When it does arrive, Summer ina Da Winter will represent a shifting of gears (he dislikes the term ‘change of pace’), both in terms of the medium and the message. Details are still thin on the ground, and Gee’s manager interjects to keep him from providing a rundown of the record’s producers and features; he’ll only say that it’ll involve “a lot of different people from different sides.” There is an obvious restlessness in him when it comes to exploring different avenues, though, and possibly even a nagging sense that he’s already over the comparisons with contemporaries in the grime scene. “That’ll always be there,” he says, “but I’m not just going to stay with that sound. I have an idea of what people expect from me now, and I’m still catering to my people, but I want to open their minds to other things, too. It’s a whole different approach now.”

That could be down, in part, to the importance of his work with both Burna Boy – who he confirms will appear on Summer ina Da Winter – and Pa Salieu. In closely meshing his own music with collaborators both alike and apart in terms of style, he’s both flirting with the mainstream and making good on his talk of the mixtape representing the next stage of his creative journey. He remains stunned that Burna Boy sought him out; the significance of working with such a figurehead of what might prove to be a golden age of afrobeat and dancehall hasn’t been lost on Gee. “He came to London, reached out to my people, and then I was talking to him, and quickly we were in the studio. I didn’t know what to expect – usually, when I go into the booth, I know myself, and I know how I want things to sound: I know what I’m doing. And I can’t lie, bro: it was very, very organic. We just went in and came out with some crazy stuff. God works in mysterious ways.”

That particular pairing might have seemed like an unlikely hook-up; Gee’s relationship with Pa Salieu, on the other hand, seems like an obvious confluence.

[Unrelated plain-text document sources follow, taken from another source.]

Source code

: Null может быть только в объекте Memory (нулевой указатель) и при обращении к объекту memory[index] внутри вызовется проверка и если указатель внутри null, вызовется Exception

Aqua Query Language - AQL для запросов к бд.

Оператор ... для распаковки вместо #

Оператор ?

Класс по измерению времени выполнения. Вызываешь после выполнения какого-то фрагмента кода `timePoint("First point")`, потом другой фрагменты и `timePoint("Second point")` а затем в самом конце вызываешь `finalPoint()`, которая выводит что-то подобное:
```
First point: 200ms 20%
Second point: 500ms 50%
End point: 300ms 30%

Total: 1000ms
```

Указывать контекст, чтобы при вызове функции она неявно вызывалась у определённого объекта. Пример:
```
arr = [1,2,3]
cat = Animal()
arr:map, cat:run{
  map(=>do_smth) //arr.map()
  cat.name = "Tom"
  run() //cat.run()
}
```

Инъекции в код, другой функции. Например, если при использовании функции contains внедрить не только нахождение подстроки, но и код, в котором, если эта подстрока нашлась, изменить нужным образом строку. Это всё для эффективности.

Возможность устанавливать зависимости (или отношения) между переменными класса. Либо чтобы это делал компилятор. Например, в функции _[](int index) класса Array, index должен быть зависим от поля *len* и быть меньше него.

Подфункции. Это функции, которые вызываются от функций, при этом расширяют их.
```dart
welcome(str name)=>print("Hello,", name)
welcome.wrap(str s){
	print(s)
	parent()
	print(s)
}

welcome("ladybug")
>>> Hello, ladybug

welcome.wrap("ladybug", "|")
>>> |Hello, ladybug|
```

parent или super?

The two men are cut from the same cloth; Brits in their mid-twenties who retain strong connections to their African heritage, both of whom seem hellbent on reinventing this country’s rap language. Salieu’s signing to Warner, constant rotation on 1Xtra and his Sound of 2021 triumph will open him up – and by turn Gee too – to a whole new audience, but the latter talks only of their deep kinship, sounding almost choked up in the process. “Some things are not explainable. That’s my guy, man. I think, in life, everybody has somebody that their energy just bounces off, and that’s who he is to me. He’s my brother, you know? I love that boy with my heart.”

With Gee featuring so prominently on ‘My Family’, one of Salieu’s biggest hits, and with Salieu having made a telling contribution to Gee’s own breakthrough, the incendiary ‘Party Popper’, we can expect the pair to play a crucial part in each other’s stories as the year unfolds, even as Gee strives to lay down his own marker with Summer ina Da Winter. There will be more unknowns to face down the road – the road itself being one of them, with the pandemic having seen to it that Gee’s experience of performing live remains limited. “It’s a weird feeling,” he says. “It’s not as if I’ve missed it, because I haven’t really done that on a big stage yet. I would love to get on that, but obviously corona has mashed it all up for now.” When the prospect is raised of what the energy might be like when he finally does find himself up in front of packed rooms, he grins. “Outrageous! It’s gonna be outrageous.”

Until COVID-19 eases and lockdowns are consigned to history, though, the central theme of Summer ina Da Winter will remain a timely one; a far cry from the manner in which Mukta vs. Mukta pitted him so relentlessly against himself and his own demons, the core message from the mixtape is one of positivity, and standing tall in the face of adversity. “Light out of darkness – that’s the feel. Rising above the hardship, and still having a good time. We’ve gotta go through the struggle with a smiley face, bro.”